_Problem description_
After finding the line containing "notebook: present [335,641,473,707]" below, please output that line and each following one through the line containing "framed print: none [41,28,90,98]", exactly as written.

_Records for the exercise_
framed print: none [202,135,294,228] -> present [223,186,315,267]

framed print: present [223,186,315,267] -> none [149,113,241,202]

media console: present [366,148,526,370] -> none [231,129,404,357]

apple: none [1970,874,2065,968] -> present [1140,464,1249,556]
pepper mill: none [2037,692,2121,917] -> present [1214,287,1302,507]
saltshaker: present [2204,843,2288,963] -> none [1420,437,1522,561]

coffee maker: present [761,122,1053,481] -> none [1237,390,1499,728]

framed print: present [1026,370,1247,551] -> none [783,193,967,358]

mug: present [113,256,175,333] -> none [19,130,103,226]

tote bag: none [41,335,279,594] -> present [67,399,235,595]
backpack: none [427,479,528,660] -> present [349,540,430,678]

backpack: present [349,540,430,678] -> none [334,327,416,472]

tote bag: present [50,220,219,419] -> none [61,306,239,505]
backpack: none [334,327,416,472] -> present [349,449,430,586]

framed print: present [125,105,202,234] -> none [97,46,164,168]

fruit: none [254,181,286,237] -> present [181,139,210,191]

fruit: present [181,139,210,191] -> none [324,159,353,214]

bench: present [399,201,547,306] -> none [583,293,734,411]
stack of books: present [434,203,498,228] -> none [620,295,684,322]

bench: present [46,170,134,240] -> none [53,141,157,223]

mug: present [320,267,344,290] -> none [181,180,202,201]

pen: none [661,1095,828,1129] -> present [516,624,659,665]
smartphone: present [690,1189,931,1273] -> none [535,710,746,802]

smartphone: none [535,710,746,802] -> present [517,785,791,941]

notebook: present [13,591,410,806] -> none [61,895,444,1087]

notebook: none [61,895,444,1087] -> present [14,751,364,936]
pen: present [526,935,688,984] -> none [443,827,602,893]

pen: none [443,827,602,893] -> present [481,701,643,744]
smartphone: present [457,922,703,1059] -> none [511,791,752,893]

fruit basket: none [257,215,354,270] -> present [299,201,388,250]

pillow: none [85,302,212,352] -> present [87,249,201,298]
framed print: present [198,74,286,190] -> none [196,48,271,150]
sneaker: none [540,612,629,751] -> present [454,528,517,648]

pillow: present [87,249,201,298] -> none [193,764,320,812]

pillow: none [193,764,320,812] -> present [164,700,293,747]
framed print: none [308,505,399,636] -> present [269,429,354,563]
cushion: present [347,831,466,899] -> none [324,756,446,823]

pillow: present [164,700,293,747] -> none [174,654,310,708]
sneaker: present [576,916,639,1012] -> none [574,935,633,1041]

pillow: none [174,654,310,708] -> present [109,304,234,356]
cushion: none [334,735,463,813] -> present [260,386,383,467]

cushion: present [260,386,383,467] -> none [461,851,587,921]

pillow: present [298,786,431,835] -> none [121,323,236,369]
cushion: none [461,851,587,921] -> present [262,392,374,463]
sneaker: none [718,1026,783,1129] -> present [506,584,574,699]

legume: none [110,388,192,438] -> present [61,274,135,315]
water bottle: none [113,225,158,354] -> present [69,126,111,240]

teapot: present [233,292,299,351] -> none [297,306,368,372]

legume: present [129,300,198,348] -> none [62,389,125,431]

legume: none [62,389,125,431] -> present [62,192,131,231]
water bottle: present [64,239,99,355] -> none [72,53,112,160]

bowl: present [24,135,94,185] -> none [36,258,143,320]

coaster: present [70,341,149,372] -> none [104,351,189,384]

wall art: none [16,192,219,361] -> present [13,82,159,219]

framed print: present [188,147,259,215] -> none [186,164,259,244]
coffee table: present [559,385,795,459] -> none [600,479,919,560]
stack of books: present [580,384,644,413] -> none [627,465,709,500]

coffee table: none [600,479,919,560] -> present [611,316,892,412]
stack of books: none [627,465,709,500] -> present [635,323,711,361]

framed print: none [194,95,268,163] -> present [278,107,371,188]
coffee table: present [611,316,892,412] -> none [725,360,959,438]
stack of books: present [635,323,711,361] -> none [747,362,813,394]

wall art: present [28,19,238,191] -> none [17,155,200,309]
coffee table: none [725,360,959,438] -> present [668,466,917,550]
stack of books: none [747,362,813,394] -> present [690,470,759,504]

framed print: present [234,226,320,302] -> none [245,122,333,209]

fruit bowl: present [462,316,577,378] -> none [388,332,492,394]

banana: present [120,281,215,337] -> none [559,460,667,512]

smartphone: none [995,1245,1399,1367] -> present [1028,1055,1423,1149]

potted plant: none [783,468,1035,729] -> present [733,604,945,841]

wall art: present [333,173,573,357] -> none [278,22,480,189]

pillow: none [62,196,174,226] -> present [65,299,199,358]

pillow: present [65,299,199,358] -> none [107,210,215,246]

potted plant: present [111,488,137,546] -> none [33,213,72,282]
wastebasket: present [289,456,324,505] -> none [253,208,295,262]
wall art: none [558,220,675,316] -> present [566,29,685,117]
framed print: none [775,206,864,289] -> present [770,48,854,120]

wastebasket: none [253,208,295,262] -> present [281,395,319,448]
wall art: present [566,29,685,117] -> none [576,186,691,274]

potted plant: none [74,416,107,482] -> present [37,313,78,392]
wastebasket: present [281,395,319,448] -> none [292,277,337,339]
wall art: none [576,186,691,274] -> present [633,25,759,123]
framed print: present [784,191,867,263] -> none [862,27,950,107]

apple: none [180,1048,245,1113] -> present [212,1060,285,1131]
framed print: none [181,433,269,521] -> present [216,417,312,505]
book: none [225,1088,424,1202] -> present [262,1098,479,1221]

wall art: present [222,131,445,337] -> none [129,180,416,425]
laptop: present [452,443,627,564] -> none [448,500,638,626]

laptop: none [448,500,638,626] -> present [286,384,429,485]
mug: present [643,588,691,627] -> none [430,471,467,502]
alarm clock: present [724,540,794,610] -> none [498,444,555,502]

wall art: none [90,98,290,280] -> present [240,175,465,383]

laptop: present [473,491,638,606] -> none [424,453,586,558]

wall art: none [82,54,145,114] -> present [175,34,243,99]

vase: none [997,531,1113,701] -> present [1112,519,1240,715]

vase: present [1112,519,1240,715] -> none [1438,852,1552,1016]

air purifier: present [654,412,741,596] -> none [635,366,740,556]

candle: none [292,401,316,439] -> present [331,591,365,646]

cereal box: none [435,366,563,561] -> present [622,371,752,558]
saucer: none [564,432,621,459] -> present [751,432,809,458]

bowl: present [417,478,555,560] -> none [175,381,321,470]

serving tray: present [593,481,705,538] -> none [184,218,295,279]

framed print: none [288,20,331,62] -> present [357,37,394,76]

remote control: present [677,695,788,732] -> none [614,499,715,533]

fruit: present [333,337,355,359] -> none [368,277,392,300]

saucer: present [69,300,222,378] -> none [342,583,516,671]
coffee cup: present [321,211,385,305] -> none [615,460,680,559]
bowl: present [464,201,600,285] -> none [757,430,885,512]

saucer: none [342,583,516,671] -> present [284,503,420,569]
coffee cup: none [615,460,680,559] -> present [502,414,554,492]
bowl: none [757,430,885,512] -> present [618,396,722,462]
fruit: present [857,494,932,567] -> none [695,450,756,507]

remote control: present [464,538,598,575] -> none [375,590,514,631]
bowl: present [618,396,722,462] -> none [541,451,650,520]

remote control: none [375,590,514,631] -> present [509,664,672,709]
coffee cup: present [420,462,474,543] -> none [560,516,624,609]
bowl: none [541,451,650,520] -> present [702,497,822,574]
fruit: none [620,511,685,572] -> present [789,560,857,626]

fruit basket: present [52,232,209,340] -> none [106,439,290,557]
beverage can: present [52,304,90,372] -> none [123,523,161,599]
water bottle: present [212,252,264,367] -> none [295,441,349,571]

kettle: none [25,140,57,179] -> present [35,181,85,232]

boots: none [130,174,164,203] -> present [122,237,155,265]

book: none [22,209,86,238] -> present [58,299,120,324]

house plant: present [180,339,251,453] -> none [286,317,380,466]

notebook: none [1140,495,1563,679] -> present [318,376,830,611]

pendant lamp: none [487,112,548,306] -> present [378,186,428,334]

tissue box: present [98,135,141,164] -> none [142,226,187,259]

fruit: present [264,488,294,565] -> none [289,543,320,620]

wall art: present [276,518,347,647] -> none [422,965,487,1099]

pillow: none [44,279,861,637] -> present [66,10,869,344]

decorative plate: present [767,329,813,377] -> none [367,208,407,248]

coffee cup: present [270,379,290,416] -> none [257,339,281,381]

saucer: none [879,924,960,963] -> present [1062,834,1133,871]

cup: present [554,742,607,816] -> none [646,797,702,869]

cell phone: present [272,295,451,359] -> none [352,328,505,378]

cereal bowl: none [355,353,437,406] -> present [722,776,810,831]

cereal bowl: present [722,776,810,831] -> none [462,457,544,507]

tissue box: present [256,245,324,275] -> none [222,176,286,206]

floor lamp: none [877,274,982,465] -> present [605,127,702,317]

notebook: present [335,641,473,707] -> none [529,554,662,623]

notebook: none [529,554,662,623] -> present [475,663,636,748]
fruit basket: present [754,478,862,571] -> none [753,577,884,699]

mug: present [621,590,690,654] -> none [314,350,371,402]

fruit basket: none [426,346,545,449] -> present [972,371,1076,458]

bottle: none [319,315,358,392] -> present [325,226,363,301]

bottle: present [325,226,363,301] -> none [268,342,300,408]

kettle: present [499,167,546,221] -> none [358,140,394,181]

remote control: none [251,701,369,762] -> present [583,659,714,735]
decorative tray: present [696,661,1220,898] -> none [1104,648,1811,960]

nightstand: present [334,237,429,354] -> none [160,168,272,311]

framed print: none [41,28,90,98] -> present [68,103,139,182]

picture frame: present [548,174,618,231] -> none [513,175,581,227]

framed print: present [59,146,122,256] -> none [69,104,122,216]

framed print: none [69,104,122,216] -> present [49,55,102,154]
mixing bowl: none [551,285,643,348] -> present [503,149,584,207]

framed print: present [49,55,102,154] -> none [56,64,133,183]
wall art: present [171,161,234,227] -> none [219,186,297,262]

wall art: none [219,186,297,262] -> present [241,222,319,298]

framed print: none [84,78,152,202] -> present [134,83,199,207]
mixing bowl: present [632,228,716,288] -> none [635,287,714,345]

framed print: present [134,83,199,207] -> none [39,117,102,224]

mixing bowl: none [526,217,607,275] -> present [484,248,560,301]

_Solution to the exercise_
notebook: present [335,641,473,707] -> none [529,554,662,623]

notebook: none [529,554,662,623] -> present [475,663,636,748]
fruit basket: present [754,478,862,571] -> none [753,577,884,699]

mug: present [621,590,690,654] -> none [314,350,371,402]

fruit basket: none [426,346,545,449] -> present [972,371,1076,458]

bottle: none [319,315,358,392] -> present [325,226,363,301]

bottle: present [325,226,363,301] -> none [268,342,300,408]

kettle: present [499,167,546,221] -> none [358,140,394,181]

remote control: none [251,701,369,762] -> present [583,659,714,735]
decorative tray: present [696,661,1220,898] -> none [1104,648,1811,960]

nightstand: present [334,237,429,354] -> none [160,168,272,311]

framed print: none [41,28,90,98] -> present [68,103,139,182]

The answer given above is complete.